September 15, 2008 is the day that Lehman died and the moment that the world's central banks led by the Fed went all-in. As it has turned out, that was an epochal leap into the most dangerous monetary deformation that the world has ever known.
It needn't have been. What was really happening at this pregnant moment was that the remnants of honest capital markets were begging for a purge and liquidation of the speculative rot that had built up during the Greenspan era. But the phony depression scholar running the Fed, Ben Bernanke, would have none of it. So he falsely whooped-up a warning that Great Depression 2.0 was at hand—-sending Washington, Wall Street and the rest of the world into an all-out panic.
The next day's AIG crisis quickly became ground zero—the place where the entire fraudulent narrative of systemic “contagion” was confected. Yet that needn't have been, either. In truth, AIG was not the bearer of a mysterious financial contagion that had purportedly arrived on a comet from deep space.
As subsequent history has now proven, AIG's $800 billion globe spanning balance sheet at the time was perfectly solvent at the subsidiary level. Not a single life insurance contract, P&C cover or retirement annuity anywhere in the world was in jeopardy on the morning of September 16th.

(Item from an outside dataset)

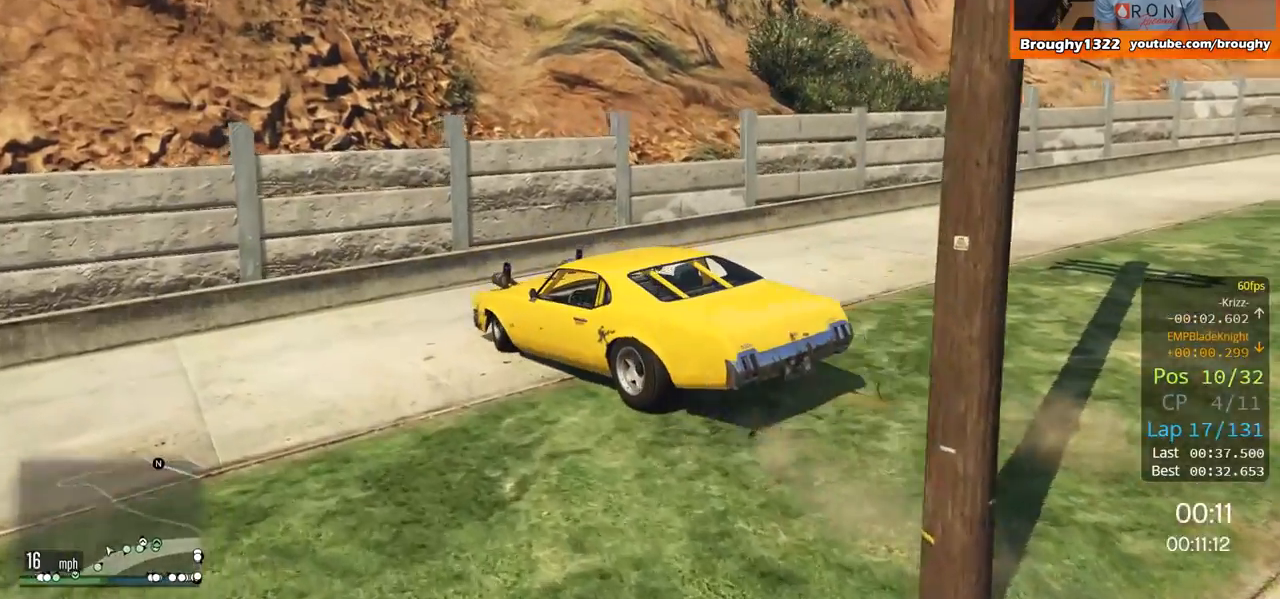
{"buttons": ["R2"], "left_stick": "right", "right_stick": "right", "events": [[217, "R2", "down"]]}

The only thing gone awry was that the London-based CDS (credit default swap) operation of AIG's holding company was monumentally illiquid. Joseph Cassano and the other latter-day geniuses who were running it had spent two decades picking up nickels (CDS premium) in front of a steamroller, while booking nearly the entirety of these winnings as profits—all to the greater good of their fabulous bonuses.
But now, as the underlying securitized mortgage market imploded, they needed to meet huge margin calls on insurance contracts they had written against mainly AAA tranches of mortgage CDOs. In truth, however, the whole mountain of CDS was bogus insurance because AIG's holding company did not have a legal call on the hundreds of billions of cash and liquid assets ensconced in dozens of its major subsidiaries.

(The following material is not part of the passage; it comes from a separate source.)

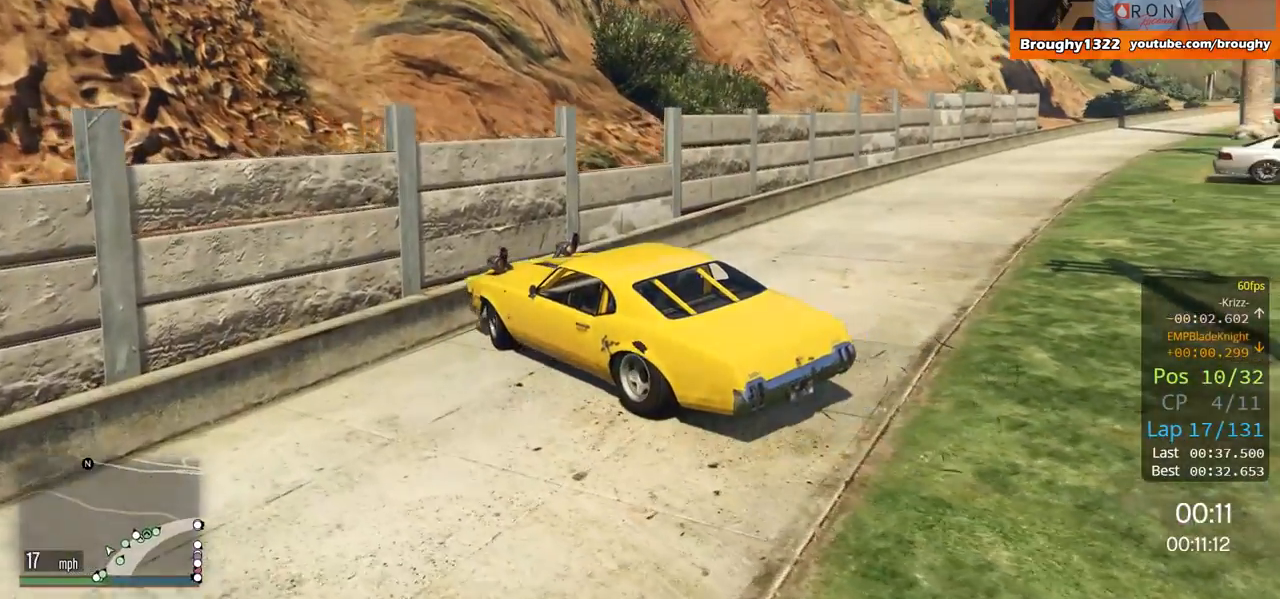
{"buttons": ["L2"], "left_stick": "up-left", "right_stick": "center", "events": [[17, "R2", "up"], [84, "L2", "down"], [134, "left_stick", "up-left"], [134, "right_stick", "center"]]}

From a legal and cash flow point of view, Hank Greenberg's mighty insurance empire was essentially a mutual fund. Cassano and his posse had been implicitly pledging assets (via AIG's corporate or consolidated AAA rating) that belonged to someone else—-namely, the insurance subsidiaries and the state insurance commissioners who effectively controlled them.
Yet this scandalous fact was not a world crisis, nor really any crisis at all. Yes, the several hundred billions of CDS contracts sold be the Cassano London operation were bogus and could not be paid off—–since the holding company had no available liquid capital. Nevertheless, they had been purchased almost entirely by a dozen or so of the largest banks in the world, including Deutsche Bank, Barclays, Societe Generale, Bank of America/Merrill Lynch and Goldman Sachs, to name a few of the usual suspects. And as I documented in The Great Deformation these banks could have readily afforded the hit on the underlying CDOs and deserved it.
As to the former point, the combined balance sheet of the impacted big banks was about $20 trillion at the time, and the potential loss on the CDS contracts that AIG's holding company could not fund was perhaps $80 billion at the outside. After all, most of the CDO paper which these mega-banks had magically transformed into AAA credits (and thereby could hold without posting a dime of capital) consisted of the so-called “super-senior” tranches. The real nasty crud at the bottom of the CDO capital structures had been pawned off to institutional investors and trust funds for Norwegian fishing villages and the like.
So the day of reckoning for AIG's CDS fraud presented no danger to the world's banking system. The loss might have amounted to 0.5% of their combined footings—–a one-time hit that Wall Street brokers would have counseled to ignore and which might have zapped banker bonuses for the next year or even less.